DATA:
______________________________

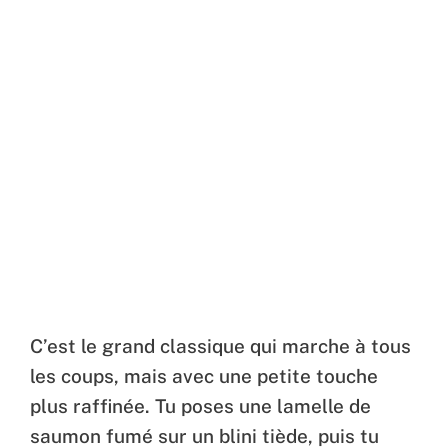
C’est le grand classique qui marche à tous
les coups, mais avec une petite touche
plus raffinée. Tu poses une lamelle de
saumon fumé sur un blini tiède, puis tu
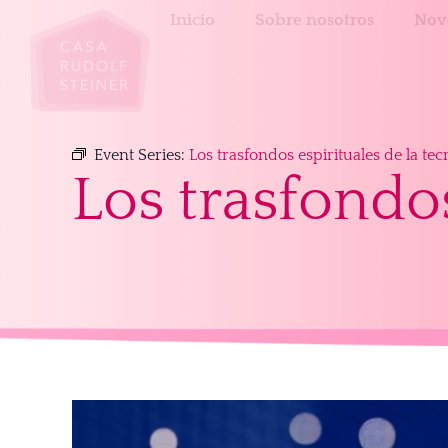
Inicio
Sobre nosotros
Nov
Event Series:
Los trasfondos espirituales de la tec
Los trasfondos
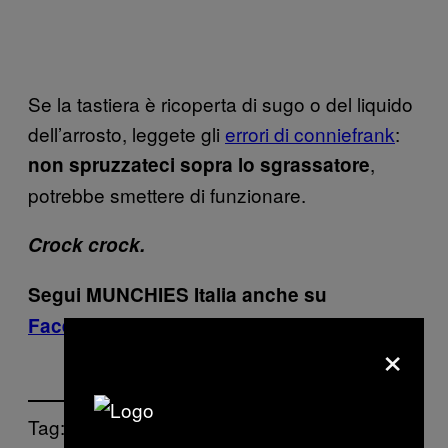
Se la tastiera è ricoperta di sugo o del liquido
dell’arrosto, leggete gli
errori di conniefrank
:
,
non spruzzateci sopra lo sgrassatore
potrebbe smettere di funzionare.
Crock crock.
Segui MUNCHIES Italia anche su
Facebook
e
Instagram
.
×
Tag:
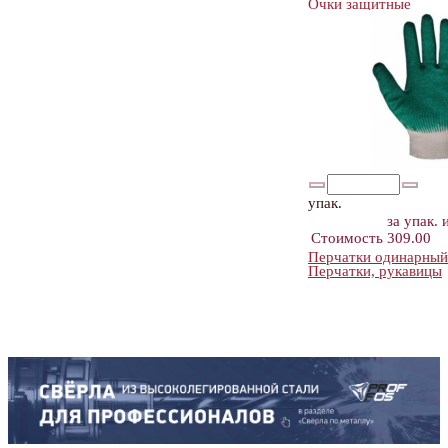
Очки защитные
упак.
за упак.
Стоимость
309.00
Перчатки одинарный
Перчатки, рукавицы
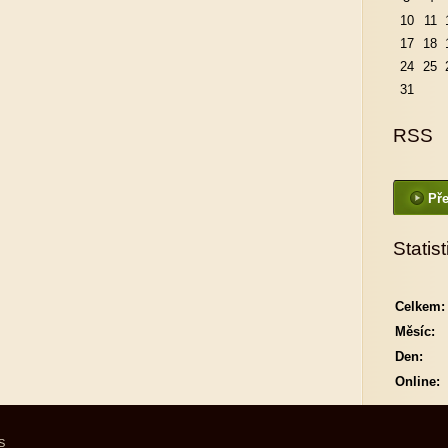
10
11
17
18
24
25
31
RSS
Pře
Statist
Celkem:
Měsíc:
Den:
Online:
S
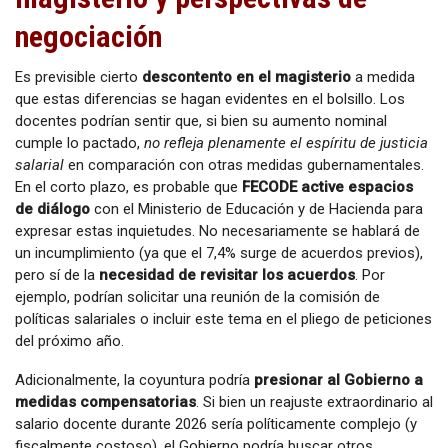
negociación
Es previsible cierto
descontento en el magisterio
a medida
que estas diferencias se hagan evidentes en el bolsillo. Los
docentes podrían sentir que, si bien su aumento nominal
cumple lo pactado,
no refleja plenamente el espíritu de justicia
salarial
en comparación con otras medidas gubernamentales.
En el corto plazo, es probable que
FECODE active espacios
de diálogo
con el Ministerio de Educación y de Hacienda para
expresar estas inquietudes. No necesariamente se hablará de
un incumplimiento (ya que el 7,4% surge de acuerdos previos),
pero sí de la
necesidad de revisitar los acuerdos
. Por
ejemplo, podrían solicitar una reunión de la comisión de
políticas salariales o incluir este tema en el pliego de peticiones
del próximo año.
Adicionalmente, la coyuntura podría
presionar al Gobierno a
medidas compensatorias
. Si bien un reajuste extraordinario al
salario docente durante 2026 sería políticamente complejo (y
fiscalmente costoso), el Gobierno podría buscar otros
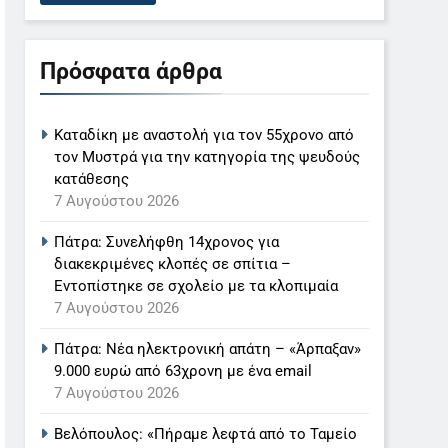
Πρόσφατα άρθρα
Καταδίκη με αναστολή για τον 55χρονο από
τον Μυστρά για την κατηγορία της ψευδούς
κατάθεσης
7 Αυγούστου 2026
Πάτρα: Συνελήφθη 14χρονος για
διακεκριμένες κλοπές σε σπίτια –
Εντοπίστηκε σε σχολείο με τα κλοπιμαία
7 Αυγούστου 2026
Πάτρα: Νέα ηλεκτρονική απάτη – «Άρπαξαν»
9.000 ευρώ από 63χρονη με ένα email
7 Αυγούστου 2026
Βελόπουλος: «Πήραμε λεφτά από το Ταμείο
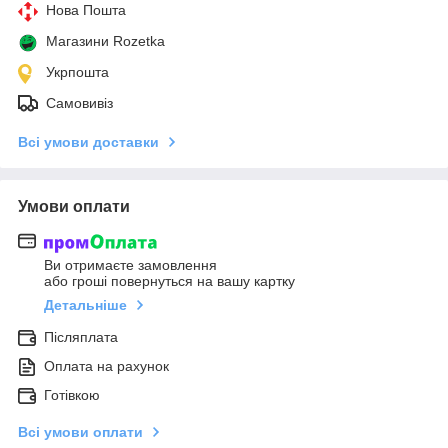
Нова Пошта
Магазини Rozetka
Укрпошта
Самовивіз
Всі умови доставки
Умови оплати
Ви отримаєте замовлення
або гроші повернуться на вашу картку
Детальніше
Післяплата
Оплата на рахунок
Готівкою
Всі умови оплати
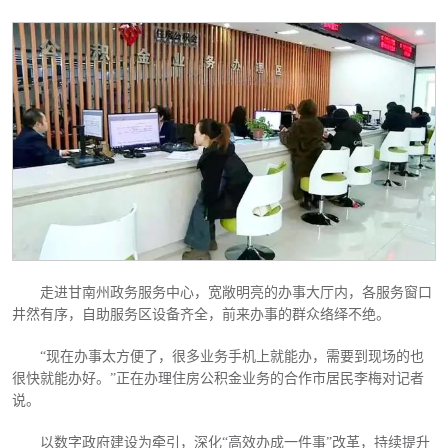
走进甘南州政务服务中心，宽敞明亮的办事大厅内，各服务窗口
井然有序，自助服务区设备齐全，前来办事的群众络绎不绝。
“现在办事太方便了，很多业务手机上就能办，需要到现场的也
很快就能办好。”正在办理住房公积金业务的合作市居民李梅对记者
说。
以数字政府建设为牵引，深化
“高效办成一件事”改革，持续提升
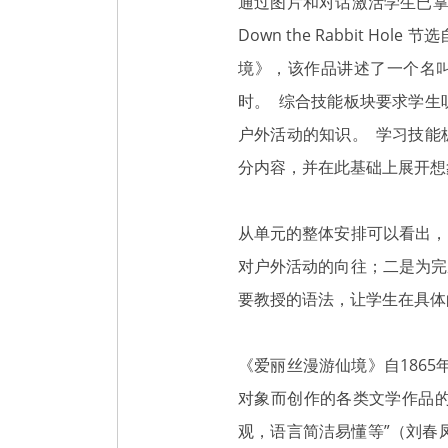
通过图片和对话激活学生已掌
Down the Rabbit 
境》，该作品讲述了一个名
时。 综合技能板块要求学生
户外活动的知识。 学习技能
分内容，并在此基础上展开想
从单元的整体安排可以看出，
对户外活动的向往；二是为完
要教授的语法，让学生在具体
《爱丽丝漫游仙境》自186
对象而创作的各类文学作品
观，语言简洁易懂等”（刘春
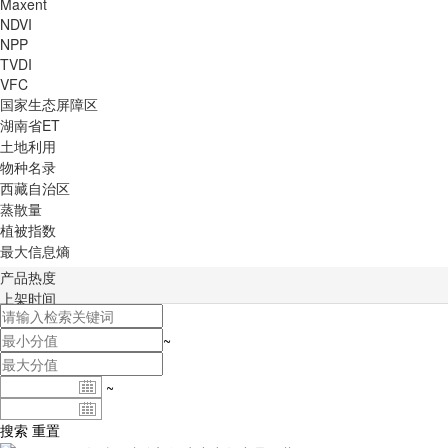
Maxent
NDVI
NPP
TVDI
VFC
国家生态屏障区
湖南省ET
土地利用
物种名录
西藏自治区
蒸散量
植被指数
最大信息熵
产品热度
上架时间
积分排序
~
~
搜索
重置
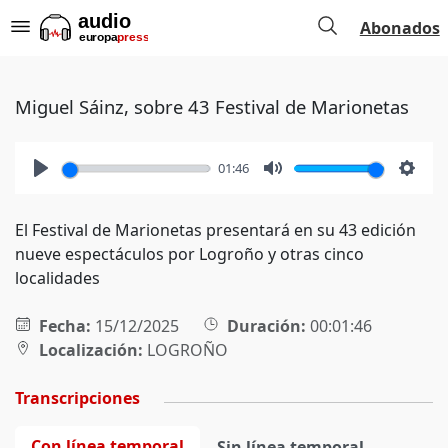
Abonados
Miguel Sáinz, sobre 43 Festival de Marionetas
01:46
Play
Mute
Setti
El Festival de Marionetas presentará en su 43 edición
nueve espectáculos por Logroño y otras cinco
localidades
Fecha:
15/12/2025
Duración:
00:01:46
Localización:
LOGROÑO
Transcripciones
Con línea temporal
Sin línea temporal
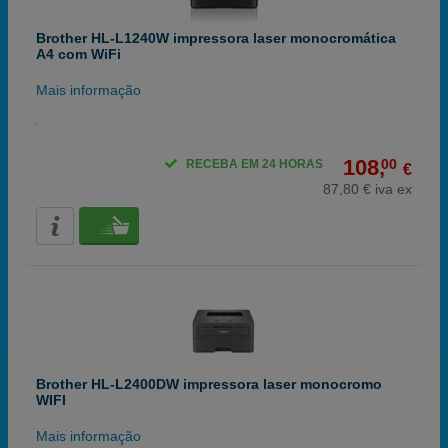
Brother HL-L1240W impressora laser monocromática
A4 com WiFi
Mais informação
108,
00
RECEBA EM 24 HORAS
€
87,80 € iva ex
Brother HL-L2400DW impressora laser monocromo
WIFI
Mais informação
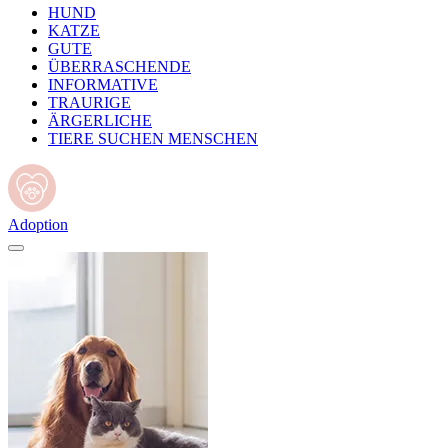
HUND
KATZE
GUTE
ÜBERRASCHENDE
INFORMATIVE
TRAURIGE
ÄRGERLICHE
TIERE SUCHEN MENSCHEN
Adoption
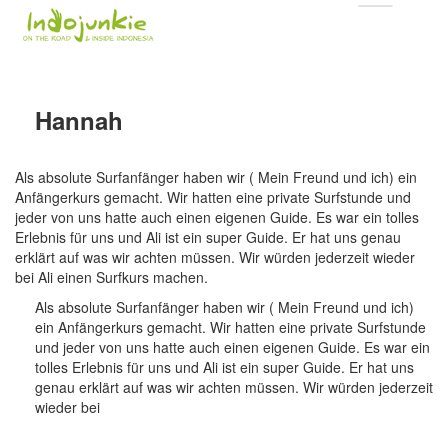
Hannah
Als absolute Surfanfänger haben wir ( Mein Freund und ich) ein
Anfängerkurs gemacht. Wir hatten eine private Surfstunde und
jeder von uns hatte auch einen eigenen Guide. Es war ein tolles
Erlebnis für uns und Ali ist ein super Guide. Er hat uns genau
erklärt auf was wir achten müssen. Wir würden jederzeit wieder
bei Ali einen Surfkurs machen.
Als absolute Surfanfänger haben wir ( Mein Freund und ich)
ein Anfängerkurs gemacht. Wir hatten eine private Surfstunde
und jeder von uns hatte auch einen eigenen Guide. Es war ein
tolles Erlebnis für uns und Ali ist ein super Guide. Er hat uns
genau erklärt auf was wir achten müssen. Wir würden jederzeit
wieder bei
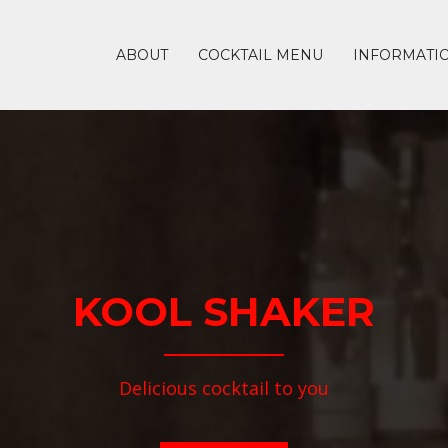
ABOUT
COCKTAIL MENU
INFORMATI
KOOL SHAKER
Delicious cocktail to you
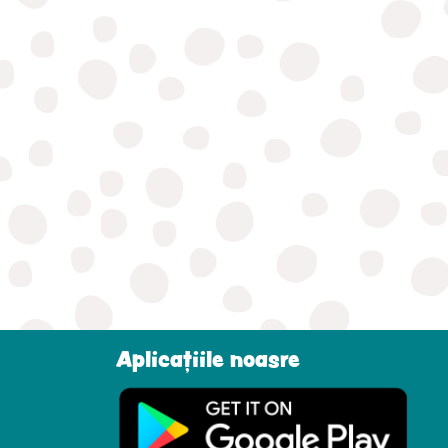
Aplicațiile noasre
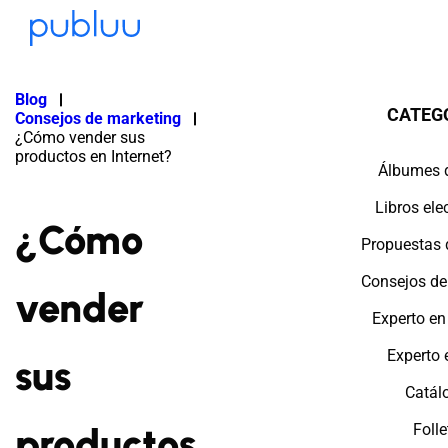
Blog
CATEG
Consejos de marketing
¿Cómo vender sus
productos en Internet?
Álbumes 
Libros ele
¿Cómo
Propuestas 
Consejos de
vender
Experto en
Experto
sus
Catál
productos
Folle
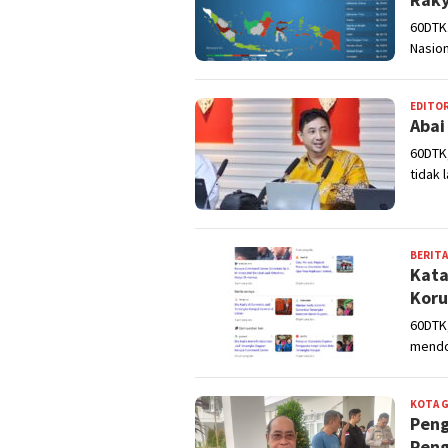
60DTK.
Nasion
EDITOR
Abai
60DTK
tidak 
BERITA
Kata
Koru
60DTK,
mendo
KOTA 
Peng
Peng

______________________________

TASK REQUIREMENTS:
Line by line, return the listing above exactly, leaving out its pictures.

RESULT FOR THIS TASK:
C’est le grand classique qui marche à tous
les coups, mais avec une petite touche
plus raffinée. Tu poses une lamelle de
saumon fumé sur un blini tiède, puis tu
Inicio
Sobre nosotros
Nov
Event Series:
Los trasfondos espirituales de la tec
Los trasfondos
Se la tastiera è ricoperta di sugo o del liquido
dell’arrosto, leggete gli
errori di conniefrank
:
,
non spruzzateci sopra lo sgrassatore
potrebbe smettere di funzionare.
Crock crock.
Segui MUNCHIES Italia anche su
Facebook
e
Instagram
.
×
Tag:
Очки защитные
упак.
за упак.
Стоимость
309.00
Перчатки одинарный
Перчатки, рукавицы
10
11
17
18
24
25
31
RSS
Pře
Statist
Celkem:
Měsíc:
Den:
Online:
S
negociación
Es previsible cierto
descontento en el magisterio
a medida
que estas diferencias se hagan evidentes en el bolsillo. Los
docentes podrían sentir que, si bien su aumento nominal
cumple lo pactado,
no refleja plenamente el espíritu de justicia
salarial
en comparación con otras medidas gubernamentales.
En el corto plazo, es probable que
FECODE active espacios
de diálogo
con el Ministerio de Educación y de Hacienda para
expresar estas inquietudes. No necesariamente se hablará de
un incumplimiento (ya que el 7,4% surge de acuerdos previos),
pero sí de la
necesidad de revisitar los acuerdos
. Por
ejemplo, podrían solicitar una reunión de la comisión de
políticas salariales o incluir este tema en el pliego de peticiones
del próximo año.
Adicionalmente, la coyuntura podría
presionar al Gobierno a
medidas compensatorias
. Si bien un reajuste extraordinario al
salario docente durante 2026 sería políticamente complejo (y
fiscalmente costoso), el Gobierno podría buscar otros
Πρόσφατα άρθρα
Καταδίκη με αναστολή για τον 55χρονο από
τον Μυστρά για την κατηγορία της ψευδούς
κατάθεσης
7 Αυγούστου 2026
Πάτρα: Συνελήφθη 14χρονος για
διακεκριμένες κλοπές σε σπίτια –
Εντοπίστηκε σε σχολείο με τα κλοπιμαία
7 Αυγούστου 2026
Πάτρα: Νέα ηλεκτρονική απάτη – «Άρπαξαν»
9.000 ευρώ από 63χρονη με ένα email
7 Αυγούστου 2026
Βελόπουλος: «Πήραμε λεφτά από το Ταμείο
Нова Пошта
Магазини Rozetka
Укрпошта
Самовивіз
Всі умови доставки
Умови оплати
Ви отримаєте замовлення
або гроші повернуться на вашу картку
Детальніше
Післяплата
Оплата на рахунок
Готівкою
Всі умови оплати
走进甘南州政务服务中心，宽敞明亮的办事大厅内，各服务窗口
井然有序，自助服务区设备齐全，前来办事的群众络绎不绝。
“现在办事太方便了，很多业务手机上就能办，需要到现场的也
很快就能办好。”正在办理住房公积金业务的合作市居民李梅对记者
说。
以数字政府建设为牵引，深化
“高效办成一件事”改革，持续提升
通过图片和对话激活学生已掌
Down the Rabbit 
境》，该作品讲述了一个名
时。 综合技能板块要求学生
户外活动的知识。 学习技能
分内容，并在此基础上展开想
从单元的整体安排可以看出，
对户外活动的向往；二是为完
要教授的语法，让学生在具体
《爱丽丝漫游仙境》自186
对象而创作的各类文学作品
观，语言简洁易懂等”（刘春
Maxent
NDVI
NPP
TVDI
VFC
国家生态屏障区
湖南省ET
土地利用
物种名录
西藏自治区
蒸散量
植被指数
最大信息熵
产品热度
上架时间
积分排序
~
~
搜索
重置
Abonados
Miguel Sáinz, sobre 43 Festival de Marionetas
01:46
Play
Mute
Setti
El Festival de Marionetas presentará en su 43 edición
nueve espectáculos por Logroño y otras cinco
localidades
Fecha:
15/12/2025
Duración:
00:01:46
Localización:
LOGROÑO
Transcripciones
Con línea temporal
Sin línea temporal
Brother HL-L1240W impressora laser monocromática
A4 com WiFi
Mais informação
108,
00
RECEBA EM 24 HORAS
€
87,80 € iva ex
Brother HL-L2400DW impressora laser monocromo
WIFI
Mais informação
HUND
KATZE
GUTE
ÜBERRASCHENDE
INFORMATIVE
TRAURIGE
ÄRGERLICHE
TIERE SUCHEN MENSCHEN
Adoption
Hannah
Als absolute Surfanfänger haben wir ( Mein Freund und ich) ein
Anfängerkurs gemacht. Wir hatten eine private Surfstunde und
jeder von uns hatte auch einen eigenen Guide. Es war ein tolles
Erlebnis für uns und Ali ist ein super Guide. Er hat uns genau
erklärt auf was wir achten müssen. Wir würden jederzeit wieder
bei Ali einen Surfkurs machen.
Als absolute Surfanfänger haben wir ( Mein Freund und ich)
ein Anfängerkurs gemacht. Wir hatten eine private Surfstunde
und jeder von uns hatte auch einen eigenen Guide. Es war ein
tolles Erlebnis für uns und Ali ist ein super Guide. Er hat uns
genau erklärt auf was wir achten müssen. Wir würden jederzeit
wieder bei
ABOUT
COCKTAIL MENU
INFORMATI
KOOL SHAKER
Delicious cocktail to you
Aplicațiile noasre
Blog
CATEG
Consejos de marketing
¿Cómo vender sus
productos en Internet?
Álbumes 
Libros ele
¿Cómo
Propuestas 
Consejos de
vender
Experto en
Experto
sus
Catál
productos
Folle
60DTK.
Nasion
EDITOR
Abai
60DTK
tidak 
BERITA
Kata
Koru
60DTK,
mendo
KOTA 
Peng
Peng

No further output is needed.